L’inconscience de certains touristes, qui nourrissent les ours, a aggravé la situation. Plus les ours sont habitués aux humains, plus ils les associent à de la nourriture, et plus des accidents peuvent survenir.

Poussés par la faim, les ours du Japon s’aventurent dans les zones urbaines à la recherche de nourriture. En cause : le dérèglement climatique qui détruit leurs moyens de subsistance, et le dépeuplement rural. Résultat, les attaques d’ours se multiplient sur les humains qui doivent apprendre à se protéger.

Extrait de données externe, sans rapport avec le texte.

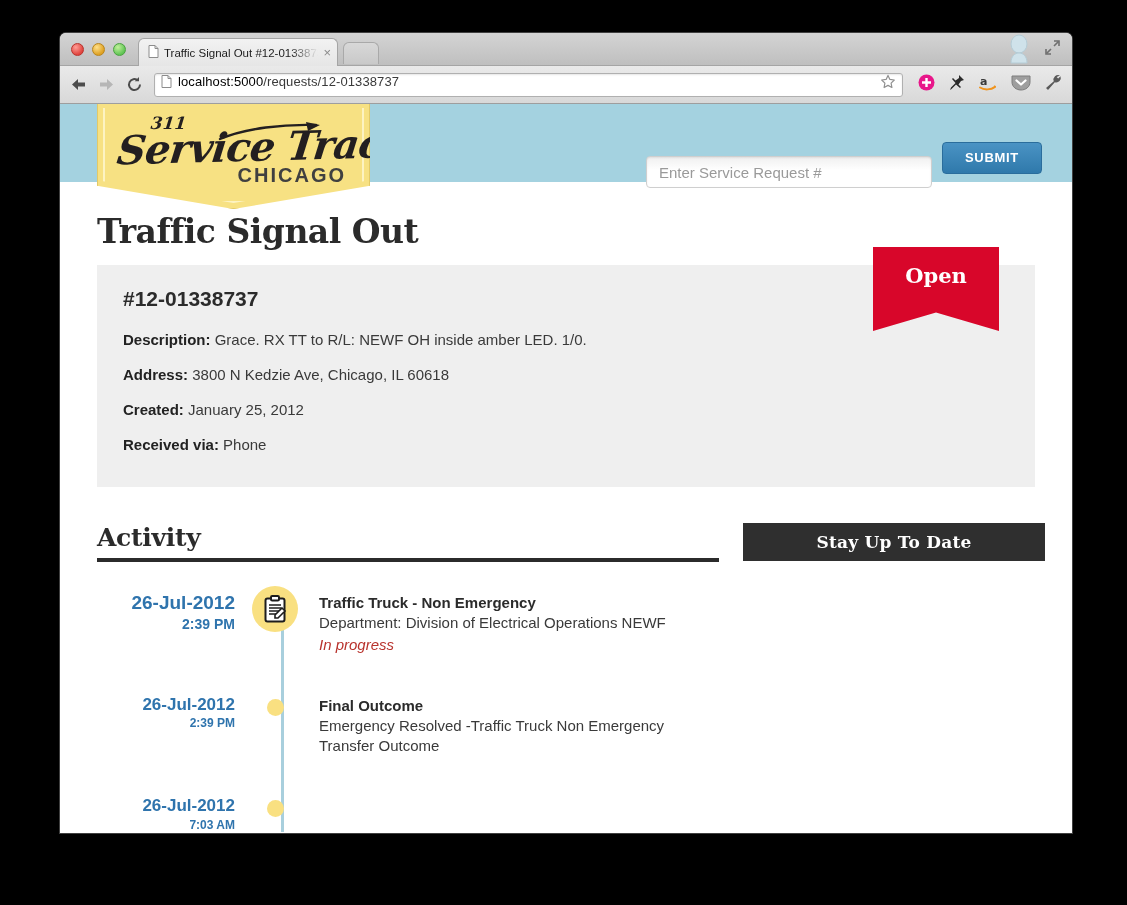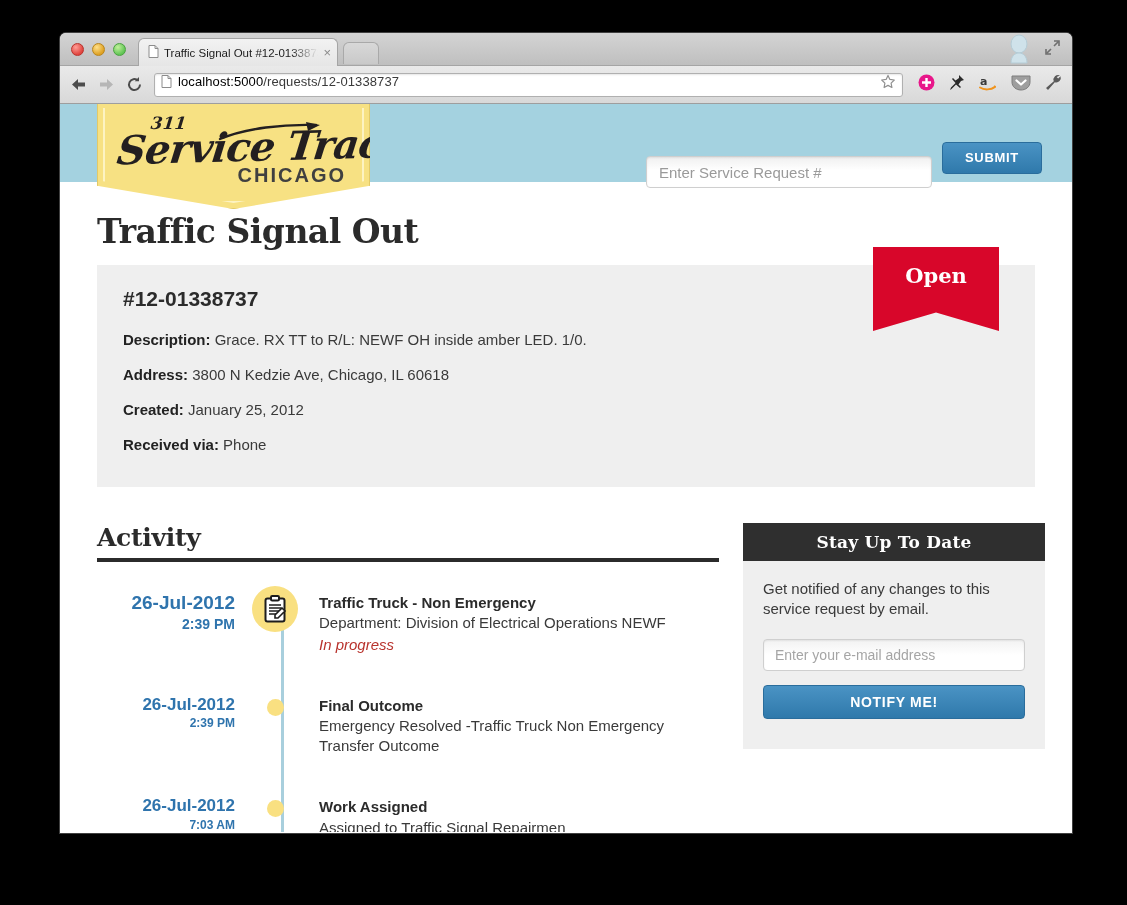--- a/index.html
+++ b/index.html
@@ -538,11 +538,6 @@
 
           <div class="sidebar">
             <div class="sb-header">Stay Up To Date</div>
-            <div class="sb-body">
-              <div class="sb-text">Get notified of any changes to this service request by email.</div>
-              <input class="sb-input" type="text" placeholder="Enter your e-mail address" style="">
-              <button class="sb-btn">NOTIFY ME!</button>
-            </div>
           </div>
 
         </div>

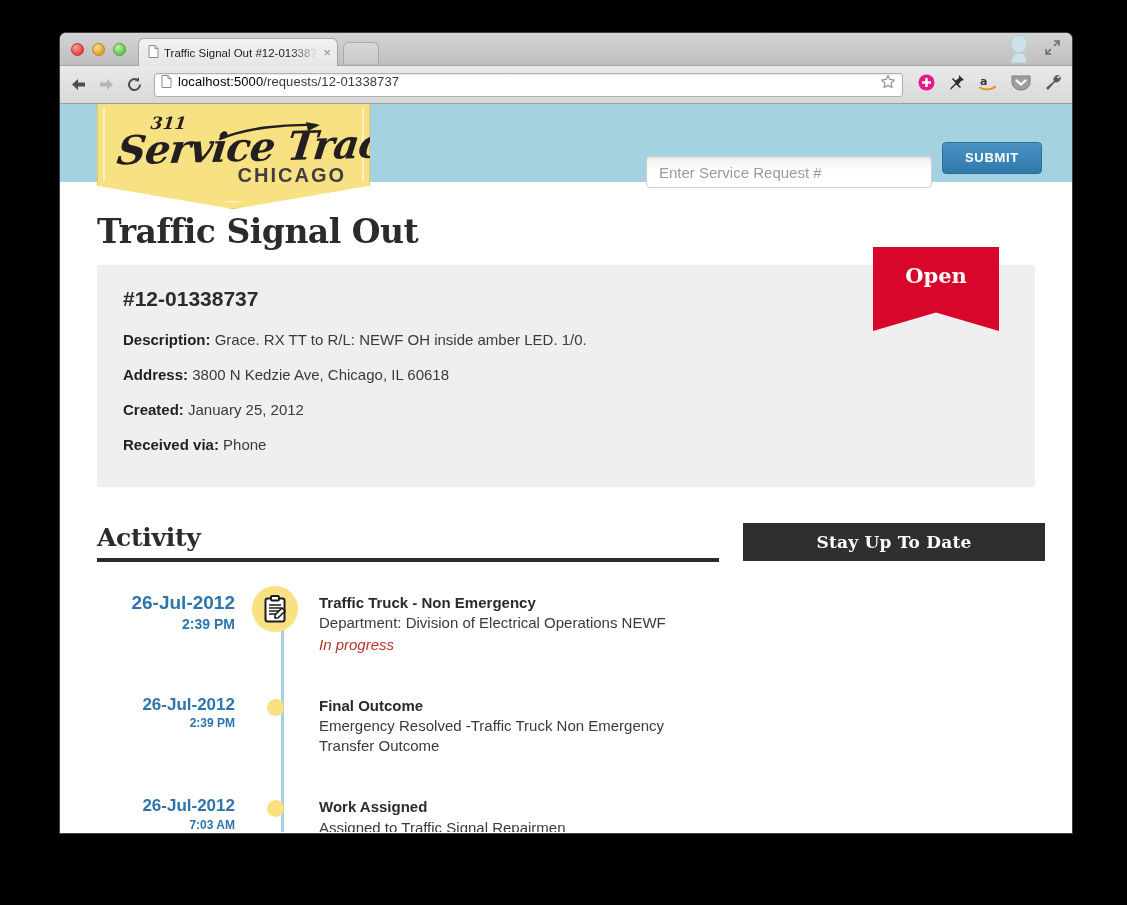--- a/index.html
+++ b/index.html
@@ -528,10 +528,6 @@
                 <div class="tl-marker">
                   <div class="tl-dot"></div>
                 </div>
-                <div class="tl-body">
-                  <div class="tl-head">Work Assigned</div>
-                  <div class="tl-sub">Assigned to Traffic Signal Repairmen</div>
-                </div>
               </div>
             </div>
           </div>

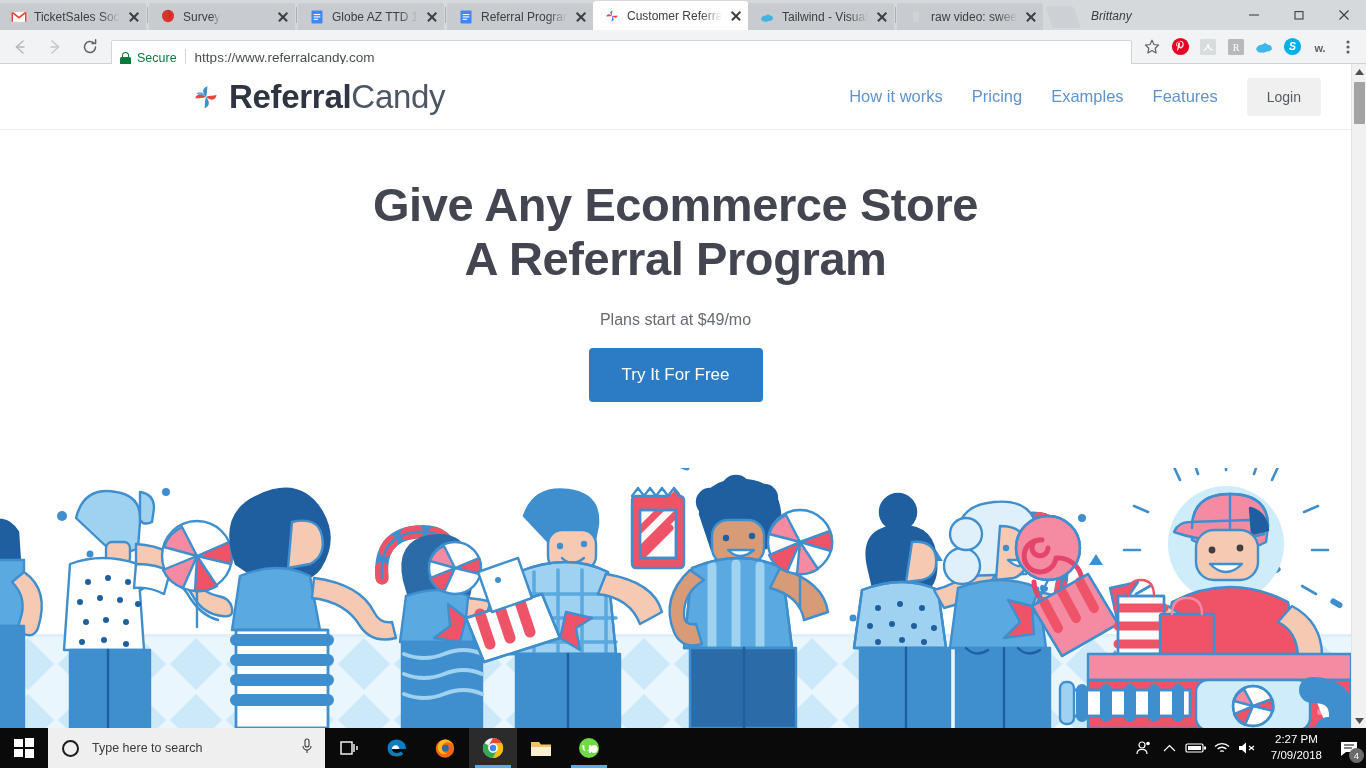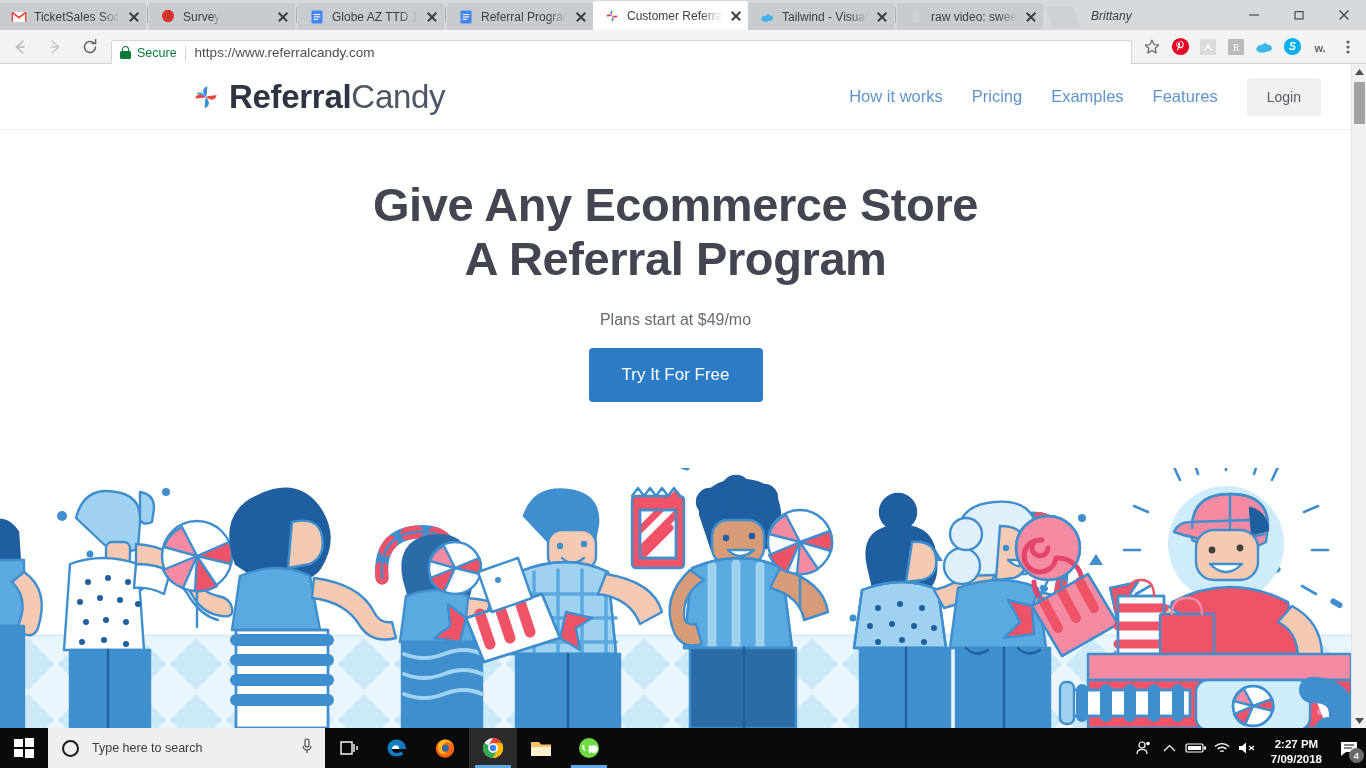--- a/index.html
+++ b/index.html
@@ -81,7 +81,7 @@
   .navbtn { width: 30px; height: 30px; margin-left: 5px; display: flex; align-items: center; justify-content: center; }
   .omnibox {
     flex: 1; height: 26px; background: #ffffff; border: 1px solid #d3d6d8;
-    border-radius: 2px; margin: 12px 8px 0 6px; display: flex; align-items: center;
+    border-radius: 2px; margin: 12px 8px 0 6px; display: flex; align-items: flex-end;
     padding: 0 8px;
   }
   .lock { width: 11px; height: 13px; position: relative; margin-right: 6px; }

Des ours affamés par le dérèglement climatique

Il y aurait aujourd’hui 44 000 ours noirs au Japon, dont le poids va jusqu’à 140 kilos, et 12 000 ours bruns dits Ussuri, plus grands et massifs avec un poids allant jusqu’à 400 kilos, que l’on trouve sur l’île la plus septentrionale d’Hokkaido.

Au Japon, les attaques d’ours sur les humains deviennent de plus en plus fréquentes. En 2023, 212 personnes ont ainsi été attaquées par des ours entre Avril et Novembre. En 2025, ce nombre a atteint un record, avec 10 personnes tuées depuis le début de l’année.

Les décès sont principalement survenus dans le nord-est du pays et dans la préfecture d’Hokkaido, au nord, là où se trouvent les ours bruns. Les attaques d’ours ont tendance à augmenter en automne, juste avant l’hibernation. La faible production de faînes et noix, stoppée par le dérèglement climatique, pourrait pousser les animaux affamés vers les zones résidentielles.

« Chez les ours japonais, la période la plus cruciale de l’année est le mois de septembre. C’est le moment où ils consomment beaucoup de nourriture pour accumuler leurs réserves de graisse avant l’hibernation. La raréfaction des fruits secs qu’ils mangent à l’automne peut être due aux gelées tardives ou aux sécheresse, ce qui les pousse à élargir leur quête de nourriture », explique Jean-Jacques Camarra, expert en ours, pour La Relève et La Peste

Attirés par les odeurs alléchantes des cuisines humaines, les ours peuvent se montrer audacieux, comme celui qui s’est introduit dans un supermarché de Numata pour vider le rayon poissonnerie, blessant légèrement deux hommes, l’un septuagénaire et l’autre sexagénaire, en fuyant.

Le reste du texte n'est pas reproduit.